Excesso de terceirização. Excesso de contratos temporários. Falta de concursos.
Falta de cumprimento à lei de 1/3 da carga horária para planejamento. Falta de
pessoal administrativo suficiente nas escolas, especialmente inspetores e
coordenadores. Entre carências e excessos, sofre o professor.
Somos
agredidos por legisladores cujos
projetos visam cercear a autonomia pedagógica.
Somos
agredidos pela imprensa que enaltece
esses grandes administradores e legisladores, verdadeiros salvadores da pátria (“educadora”)

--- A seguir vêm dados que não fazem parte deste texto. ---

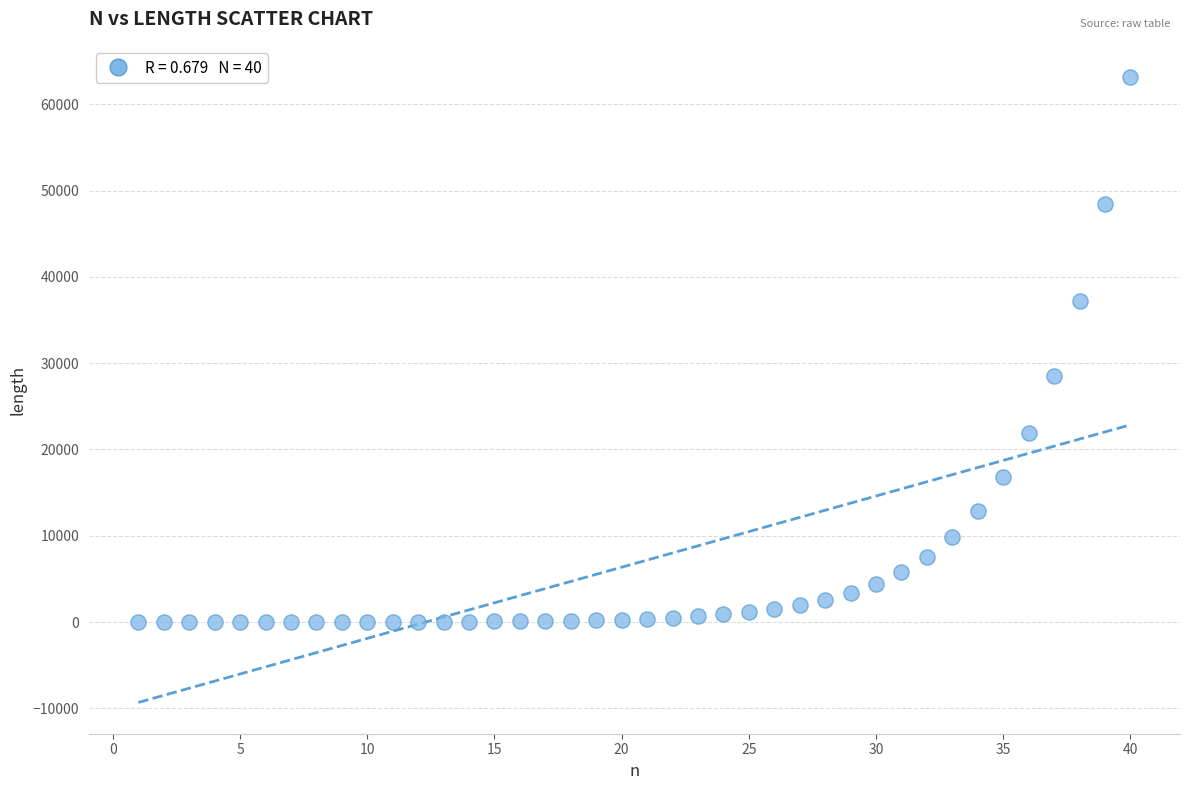

What is the range of X values (max minus min)?

39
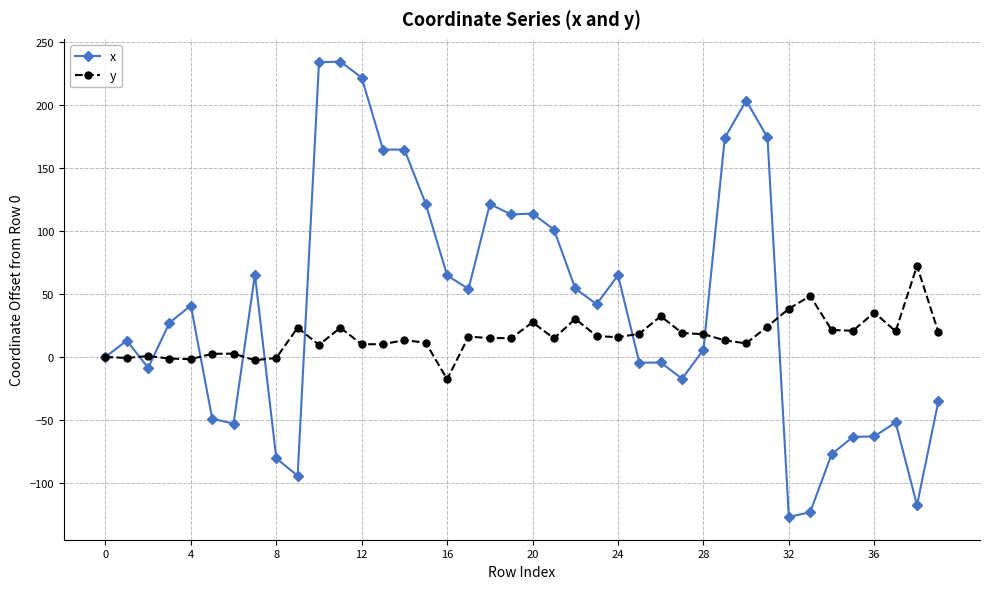

Rank the series by their average value, from highest to lowest.

x, y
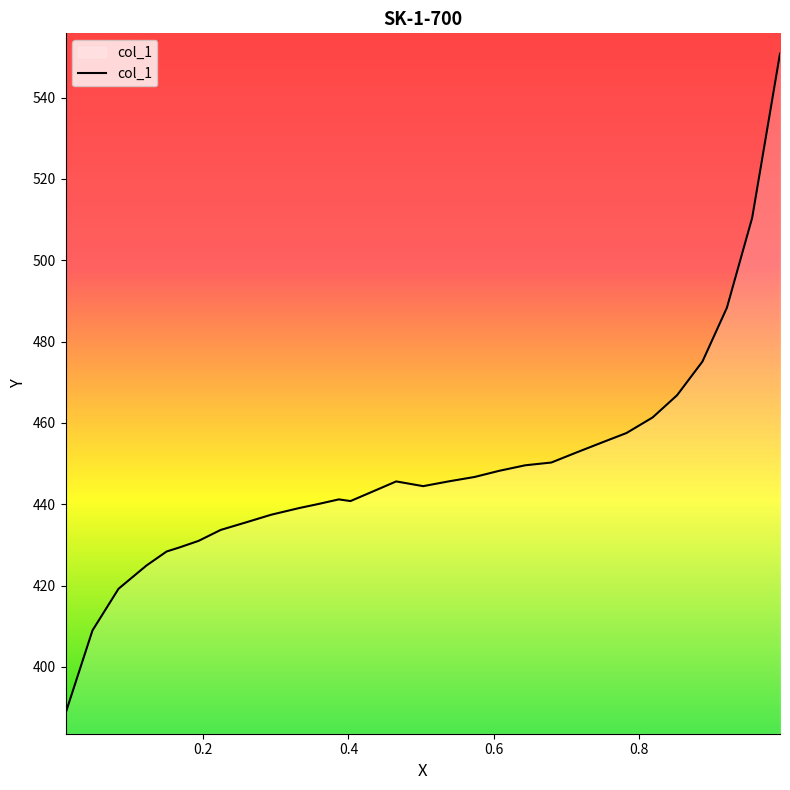

What is the minimum value shown in the chart?

388.6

– a mesma imprensa que adora dizer que greves de professores “prejudicam os
alunos”.
Somos
agredidos por todas as fundações, institutos e ONGs que vampirizam recursos públicos vendendo soluções milagrosas
para a educação pública.
Somos
agredidos ainda por parte da “inteligência”
brasileira. Há cerca de um mês, li uma entrevista de um economista “de
aluguel”, “especialista” em educação, afirmando que a escola deve parar de
“empurrar responsabilidades” para a família do estudante. Segundo essa
sumidade, o único papel da família é dar amor, alimentação e botar o jovem para
dormir cedo; o resto é com a escola. Somos agredidos por todos os
“intelectuais” que gostam de nos “defender”, mas não gostam de nos OUVIR.
Nessa
pátria “educadora”, também somos agredidos pelo governo federal, que não cobra o mínimo de transparência no uso dos
recursos transferidos pela União às prefeituras
e governos estaduais. É mais fácil entender
a Crítica da razão pura que saber
exatamente de que maneira são empregadas as verbas do FUNDEB. Esse mesmo
governo federal promove a usurpação de recursos da educação pública em
benefício de instituições particulares de ensino, através de programas
“sociais”, “sócio-eleitorais” ou “sócio-eleitoreiros” – à preferência do
freguês, que tem sempre razão. Se não mantivermos olho vivo, esse mesmo governo
empregará os rendimentos do pré-sal na promoção da educação... privada. Mas
quem precisa se preocupar, depois do despertar da jararaca?
Finalmente,
quando ousamos sair às ruas com nossas reivindicações, não faltam spray (in english) de pimenta, lacrimogêneo, balas de borracha e
“casse-têtes” (en français). Cortes
sumários de salário, sem obedecer aos ritos da lei, também não são impossíveis.
Quem sai na chuva...
Somos
agredidos pelas direções sindicais,
mais preocupadas com a promoção de seus respectivos partidos políticos que com
os interesses da categoria.
Somos
agredidos pela maioria dos cidadãos,
que permanece indiferente a tudo isso, e depois se escandaliza quando uma
pessoa é esfaqueada num bairro nobre.
O
professor do ensino básico está sempre errado. Sempre é culpa dele.
Alguém
fica surpreso que os professores constituam uma das categorias recordistas em
licenças médicas no serviço público? No fim das contas, reformulo minha indagação:
quem NÃO bate nos professores do Brasil?